La desaparición es «una herida que nunca se cierra»
31 marzo 2023
La historia de Izabel López Raymundo en el panteón de historias de desapariciones es la de alguien víctima de daños colaterales.
Era el 13 de junio de 1982, cuando el régimen militar de Efraín Ríos Mont rodeó el pueblo de Nebaj, donde ella vivía en Guatemala. Los militares estaban aplicando la política de tierra quemada, la cual consiste en destruir todo lo que está a la vista. Prendieron fuego a las casas; dispararon a un hombre que protestaba por los incendios delante de su propia casa; el hijo se puso delante de su familia para protegerles, por lo que también fue disparado. La madre fue llevada a la parte de atrás de la casa con un bebé en su espalda, donde fue disparada a quemarropa. La bala mató a la madre, pero se quedó alojada en el cuerpo de la bebé. Un soldado cogió a la bebé, con el pretexto de salvarla, y fue entregada a un orfanato. La bebé fue adoptada posteriormente y llevada a Bélgica, donde creció.
La bebé, que ahora es un adulto, es López. Ella tiene una cicatriz en el pecho por donde entró la bala, «como si dijera: para que no te olvides», explicó López. Fue esta cicatriz la que ayudó al resto de su familia a identificarla en última instancia.

____

■ **TAREAS Y EJERCICIOS**:
**A.** Reescribe en forma de lista, con sus datos principales, el párrafo del texto sobre Izabel López que empieza con «Era el 13 de junio de 1982».
**B.** Indica si cada afirmación coincide con el texto sobre Izabel López y justifica cada respuesta con una cita literal: (i) un soldado se llevó a la bebé y esta terminó en un orfanato; (ii) López creció en Guatemala; (iii) una cicatriz ayudó a su familia a identificarla.
**C.** Prosigue el texto sobre Izabel López a partir de su última oración.

■ **DATOS PROPORCIONADOS**:

____

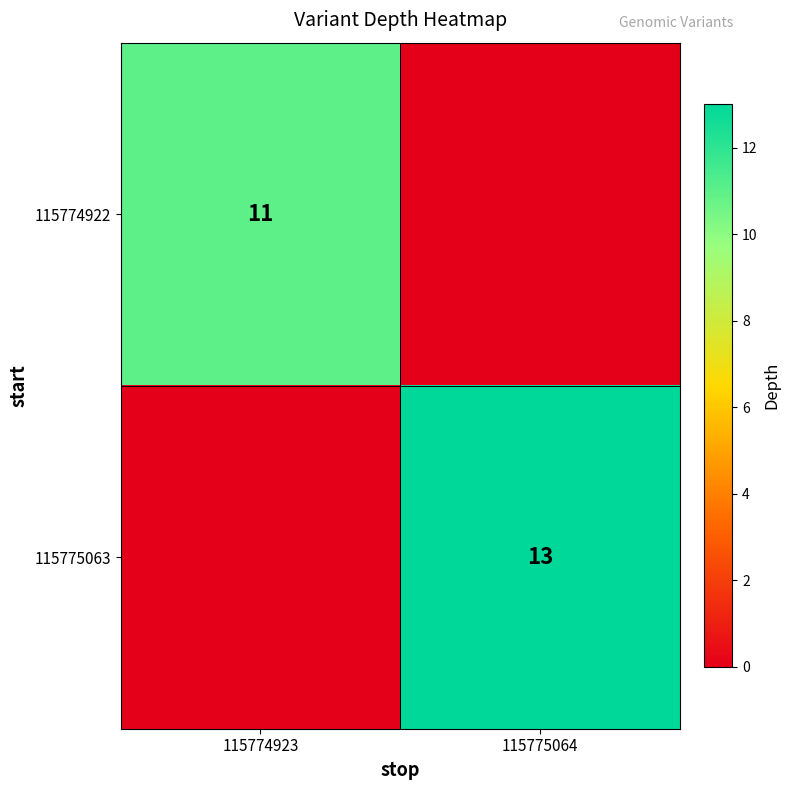

What is the total value across all series at 115774923?

11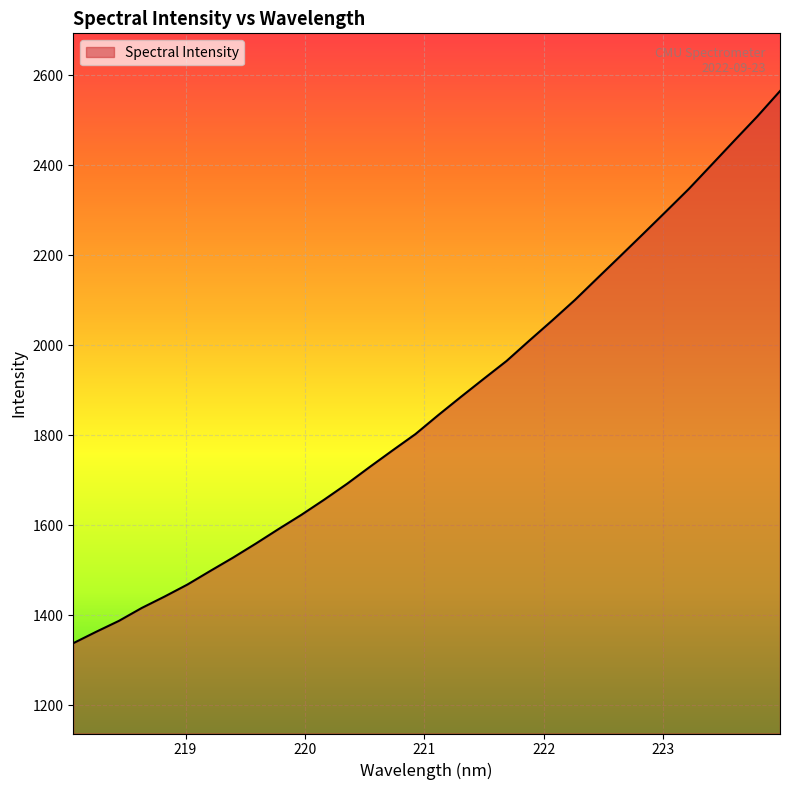

What is the difference between the maximum and minimum values?

1226.9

____

■ **RESPUESTAS EN ORDEN**:
**A.**
- El 13 de junio de 1982, el régimen militar de Efraín Ríos Mont rodeó el pueblo de Nebaj, en Guatemala, donde ella vivía.
- Los militares aplicaban la política de tierra quemada, que consiste en destruir todo lo que está a la vista.
- Prendieron fuego a las casas y dispararon a un hombre que protestaba por los incendios delante de su casa. También dispararon al hijo, que se puso delante de su familia para protegerla.
- La madre, con un bebé en la espalda, fue llevada detrás de la casa y recibió un disparo a quemarropa. La bala la mató y quedó alojada en el cuerpo de la bebé.
- Un soldado tomó a la bebé con el pretexto de salvarla, y la bebé fue entregada a un orfanato.
- Más tarde fue adoptada y llevada a Bélgica, donde creció.

**B.**
(i) Sí: «Un soldado cogió a la bebé, con el pretexto de salvarla, y fue entregada a un orfanato».
(ii) No: «La bebé fue adoptada posteriormente y llevada a Bélgica, donde creció».
(iii) Sí: «Fue esta cicatriz la que ayudó al resto de su familia a identificarla en última instancia».

**C.**
López narró su historia durante el período reciente de sesiones del Comité contra la Desaparición Forzada (CED). El Comité escucha o lee de forma rutinaria testimonios de familias y otros supervivientes de desapariciones forzadas.
«Hoy estoy dando mi testimonio como homenaje a mi familia, la cual fue masacrada a sangre fría, y también como tributo a las víctimas de la guerra que los hizo desaparecer,» indicó López. «Estas familias que tuvieron que reconstruir sus vidas soportando el daño físico y psicológico causado por las masacres pero también por la desaparición de sus seres queridos. Doy mi testimonio con la esperanza de que las cosas cambien en el futuro, y de que esto no vuelva a ocurrir.»
Cuando un niño o niña es víctima de una apropiación ilícita, él o ella es privado de sus recuerdos familiares, declaró el miembro del comité Juan José López Ortega. Historias como las de López nos ayudan a recordar que los niños también pueden ser víctimas de desaparición forzada.
«Esta emocionante historia nos sirve para destacar la importancia que tiene el Convenio para este Comité y para los Estados con el fin de adoptar todas las medidas necesarias para prevenir la desaparición forzada de niños,» aseguró él. «Cuando un niño es víctima de estos actos... toda la información esencial para identificarle queda oculta o desaparece. Los recuerdos familiares son un valor básico, a los que todos y todas tenemos derecho y que no deben arrebatarse a ninguna persona.»
Para López el proceso de encontrar a su familia biológica comenzó en 2008, cuando recibió una carta de la asociación guatemalteca La Liga Guatemalteca de Higiene Mental. El grupo busca a niños y niñas de los desaparecidos durante los años que duró el conflicto armado. López encajaba con informes presentados por su familia biológica. No obstante, la muerte de su madre adoptiva en 2009 detuvo temporalmente el proceso.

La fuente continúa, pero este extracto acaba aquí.